Ever-topical, carbon markets have long been deployed as an essential and defining aspect of the global solution to our shared climate crisis.

The Kyoto Protocol in 1997 established the 1st international carbon market system and across close to 3 decades now we have seen this market-based solution evolve and expand; culminating in Article 6 of the Paris Agreement, which was further fortified by last year’s Glasgow Climate Pact. 

As things lie, the international community has successfully managed to consolidate an approach to global carbon accounting, which promotes borderless collaboration and successfully incentivizes private-sector involvement. The aim is to extend the potential impact voluntary participation can have on mobilizing climate-transition finance. 

Where COP26 helped to flesh out the rules of engagement and, importantly, established a channel of accountability by enshrining the UN Supervisory Body; “Africa’s” COP27 presents a forum for implementation where an equitable, collaborative market-solution can be fully realized. Sharm El Sheikh sits as the perfect location to crystallize how the rules established can and will be interpreted, given that it is located on the continent that stands to be most heavily impacted by the fallouts associated with climate change, despite having historically contributed least to the crisis. 

COP27 has the potential to serve as a venue for a monumental shift in how the international community decides to look at climate change mitigation going forward…. Accepting and understanding that Africa and the rest of Global South cannot be expected to facilitate a green-economy transition on its own. Instead, the solution must be sensitive to this imbalance of power and choosing to govern Global Carbon Markets under a robust framework that facilitates increased international participation which helps to direct green finance towards these customarily under-served economies is the right place to start. 

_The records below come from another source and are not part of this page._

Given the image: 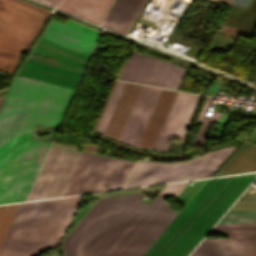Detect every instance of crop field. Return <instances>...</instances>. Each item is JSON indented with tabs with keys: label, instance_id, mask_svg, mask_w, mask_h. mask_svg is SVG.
Returning <instances> with one entry per match:
<instances>
[{
	"label": "crop field",
	"instance_id": "8a807250",
	"mask_svg": "<svg viewBox=\"0 0 256 256\" xmlns=\"http://www.w3.org/2000/svg\"><path fill=\"white\" fill-rule=\"evenodd\" d=\"M73 89L15 77L0 111V204L25 201L51 144L28 137L35 123L59 127Z\"/></svg>",
	"mask_w": 256,
	"mask_h": 256
},
{
	"label": "crop field",
	"instance_id": "ac0d7876",
	"mask_svg": "<svg viewBox=\"0 0 256 256\" xmlns=\"http://www.w3.org/2000/svg\"><path fill=\"white\" fill-rule=\"evenodd\" d=\"M255 176L208 179L142 256H187Z\"/></svg>",
	"mask_w": 256,
	"mask_h": 256
},
{
	"label": "crop field",
	"instance_id": "34b2d1b8",
	"mask_svg": "<svg viewBox=\"0 0 256 256\" xmlns=\"http://www.w3.org/2000/svg\"><path fill=\"white\" fill-rule=\"evenodd\" d=\"M125 82L119 81L97 129L102 133ZM142 85L125 83L103 135L119 139ZM159 88L142 86L119 141L135 145ZM179 92L161 89L135 146L154 149Z\"/></svg>",
	"mask_w": 256,
	"mask_h": 256
},
{
	"label": "crop field",
	"instance_id": "412701ff",
	"mask_svg": "<svg viewBox=\"0 0 256 256\" xmlns=\"http://www.w3.org/2000/svg\"><path fill=\"white\" fill-rule=\"evenodd\" d=\"M141 193L100 198L66 239L68 256H105L148 204Z\"/></svg>",
	"mask_w": 256,
	"mask_h": 256
},
{
	"label": "crop field",
	"instance_id": "f4fd0767",
	"mask_svg": "<svg viewBox=\"0 0 256 256\" xmlns=\"http://www.w3.org/2000/svg\"><path fill=\"white\" fill-rule=\"evenodd\" d=\"M50 15L20 0H0V70L12 74Z\"/></svg>",
	"mask_w": 256,
	"mask_h": 256
},
{
	"label": "crop field",
	"instance_id": "dd49c442",
	"mask_svg": "<svg viewBox=\"0 0 256 256\" xmlns=\"http://www.w3.org/2000/svg\"><path fill=\"white\" fill-rule=\"evenodd\" d=\"M187 183L167 184L106 256H141L177 214L163 200L176 197Z\"/></svg>",
	"mask_w": 256,
	"mask_h": 256
},
{
	"label": "crop field",
	"instance_id": "e52e79f7",
	"mask_svg": "<svg viewBox=\"0 0 256 256\" xmlns=\"http://www.w3.org/2000/svg\"><path fill=\"white\" fill-rule=\"evenodd\" d=\"M234 149L225 147L190 161L137 162L126 187L211 177Z\"/></svg>",
	"mask_w": 256,
	"mask_h": 256
},
{
	"label": "crop field",
	"instance_id": "d8731c3e",
	"mask_svg": "<svg viewBox=\"0 0 256 256\" xmlns=\"http://www.w3.org/2000/svg\"><path fill=\"white\" fill-rule=\"evenodd\" d=\"M81 196L47 200L25 256H35L57 244L80 205Z\"/></svg>",
	"mask_w": 256,
	"mask_h": 256
},
{
	"label": "crop field",
	"instance_id": "5a996713",
	"mask_svg": "<svg viewBox=\"0 0 256 256\" xmlns=\"http://www.w3.org/2000/svg\"><path fill=\"white\" fill-rule=\"evenodd\" d=\"M81 154L51 147L27 200L62 196Z\"/></svg>",
	"mask_w": 256,
	"mask_h": 256
},
{
	"label": "crop field",
	"instance_id": "3316defc",
	"mask_svg": "<svg viewBox=\"0 0 256 256\" xmlns=\"http://www.w3.org/2000/svg\"><path fill=\"white\" fill-rule=\"evenodd\" d=\"M185 71L186 68L134 49L120 79L177 90Z\"/></svg>",
	"mask_w": 256,
	"mask_h": 256
},
{
	"label": "crop field",
	"instance_id": "28ad6ade",
	"mask_svg": "<svg viewBox=\"0 0 256 256\" xmlns=\"http://www.w3.org/2000/svg\"><path fill=\"white\" fill-rule=\"evenodd\" d=\"M133 163L93 155L75 194L122 188Z\"/></svg>",
	"mask_w": 256,
	"mask_h": 256
},
{
	"label": "crop field",
	"instance_id": "d1516ede",
	"mask_svg": "<svg viewBox=\"0 0 256 256\" xmlns=\"http://www.w3.org/2000/svg\"><path fill=\"white\" fill-rule=\"evenodd\" d=\"M201 97L179 93L154 150L166 151L171 139H183Z\"/></svg>",
	"mask_w": 256,
	"mask_h": 256
},
{
	"label": "crop field",
	"instance_id": "22f410ed",
	"mask_svg": "<svg viewBox=\"0 0 256 256\" xmlns=\"http://www.w3.org/2000/svg\"><path fill=\"white\" fill-rule=\"evenodd\" d=\"M100 34L70 20L65 24L53 20L42 37L90 55Z\"/></svg>",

Administratively, several other uncertainties will also have to be addressed to ensure that Global Carbon Markets build upon any traction gained during the COP26 in Glasgow last year. This will mean guiding centralized action on how countries decide to establish national carbon accounting & inventory frameworks, modify credit authorizations & related ‘corresponding adjustments’ to address double counting as well as ultimately provide a collectively understood interpretation of how Articles 6.2 and 6.4 will interact. The outcome will be a clearer understanding of how carbon assets are transferred, emissions reductions are achieved and associated contributions to a country’s NDC are registered, thus ensuring Global Carbon Markets contribute meaningfully to help reduce the cost of fighting climate change. 

Over the next 2 weeks, we could see global carbon markets being significantly bolstered or undermined. The market-based solution needs to play a role in facilitating the dissemination of green financing to regions in need, not further contributing to the existing inequality present across global capital markets and thus their associated limitations in helping to solve the climate crisis problem. 

One thing is clear - whatever the outcome - Sharm El Sheikh will be at the centre of our carbon markets’ future.